Even though the input is empty, combined_snk is forcing the inner sink to be initialized. This makes sense from the semantics perspective, because flat_map's result is the result of the inner sink. What if there was a way for dummy_snk to know if it received input and based on that decide the result?

Why not Lazy?

It seems like the main problem with the thunk-based, i.e. unit -> 'state, approach is that, when we need to close state, we do so unconditionally. If only we could know if state was previously updated, or if it's still uninitialized. Turns out this is very easy to achieve with Lazy.

let lazy_snk =
  Sink.make ()
    ~init:(fun () -> lazy (print_endline "snk.init"))
    ~stop:(fun state -> if Lazy.is_val state then print_endline "snk.stop")
    ~push:(fun state _ -> state)

Let's see what happens if we use this sink with our previous examples:

# let () =
    dummy_src
    |> Stream.from
    |> Stream.take 0
    |> Stream.into lazy_snk

# Stream.empty |> Stream.into combined_snk

Nothing is printed, as desired. And we achieved this without any changes to the core types. Of course, we are still using a thunk for init in addition to the lazy state. Maybe the thunk is not actually useful at all?

Conclusion

By wrapping states into lazy values, we can avoid the unnecessary resource initialization, which is specially problematic when an external expensive resource is acquired just to be immediately released.

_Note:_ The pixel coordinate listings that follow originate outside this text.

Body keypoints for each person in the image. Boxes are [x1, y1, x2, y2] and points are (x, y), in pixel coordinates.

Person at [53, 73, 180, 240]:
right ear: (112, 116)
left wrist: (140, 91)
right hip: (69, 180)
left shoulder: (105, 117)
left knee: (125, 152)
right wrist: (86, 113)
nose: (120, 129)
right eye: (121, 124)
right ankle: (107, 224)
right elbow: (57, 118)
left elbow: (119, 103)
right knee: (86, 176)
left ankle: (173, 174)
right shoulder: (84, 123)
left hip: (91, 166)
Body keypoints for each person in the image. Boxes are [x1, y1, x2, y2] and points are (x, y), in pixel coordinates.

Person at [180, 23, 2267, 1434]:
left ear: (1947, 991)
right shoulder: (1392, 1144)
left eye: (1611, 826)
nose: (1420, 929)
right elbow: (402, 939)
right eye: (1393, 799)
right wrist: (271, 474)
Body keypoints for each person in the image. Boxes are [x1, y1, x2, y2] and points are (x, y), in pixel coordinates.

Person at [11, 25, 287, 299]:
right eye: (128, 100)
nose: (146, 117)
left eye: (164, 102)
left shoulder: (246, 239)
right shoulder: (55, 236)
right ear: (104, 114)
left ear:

I'm not currently aware of any disadvantages to this approach. Using lazy is an opt-in for situations when precise control over resource acquisition and termination is needed; no performance overhead is added for common sources and sinks.

In addition to that, the lazy values are defined as existentials, so users cannot interact with them directly.